Text extracted from each page =>
+++
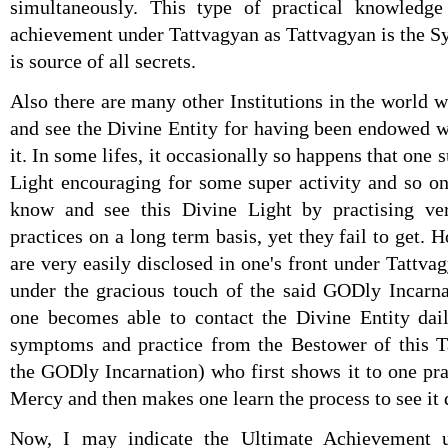
simultaneously. This type of practical knowledge 
achievement under Tattvagyan as Tattvagyan is the
is source of all secrets.
Also there are many other Institutions in the world 
and see the Divine Entity for having been endowed w
it. In some lifes, it occasionally so happens that one
Light encouraging for some super activity and so on 
know and see this Divine Light by practising ve
practices on a long term basis, yet they fail to get. 
are very easily disclosed in one's front under Tattva
under the gracious touch of the said GODly Incarnat
one becomes able to contact the Divine Entity dai
symptoms and practice from the Bestower of this Ta
the GODly Incarnation) who first shows it to one pr
Mercy and then makes one learn the process to see it 
Now, I may indicate the Ultimate Achievement 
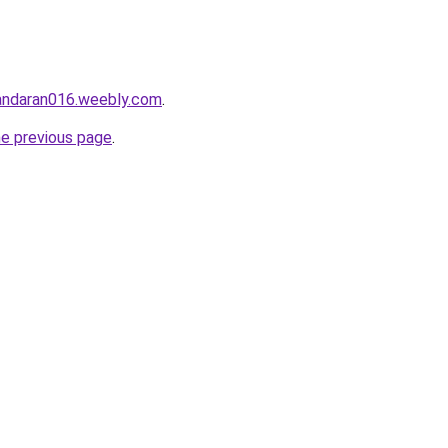
gandaran016.weebly.com
.
he previous page
.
+++
TASK => Gather every line of the material that contains the string "under", and list those lines in the order they appear.

COMPLETED EXERCISE =>
achievement under Tattvagyan as Tattvagyan is the
are very easily disclosed in one's front under Tattva
under the gracious touch of the said GODly Incarnat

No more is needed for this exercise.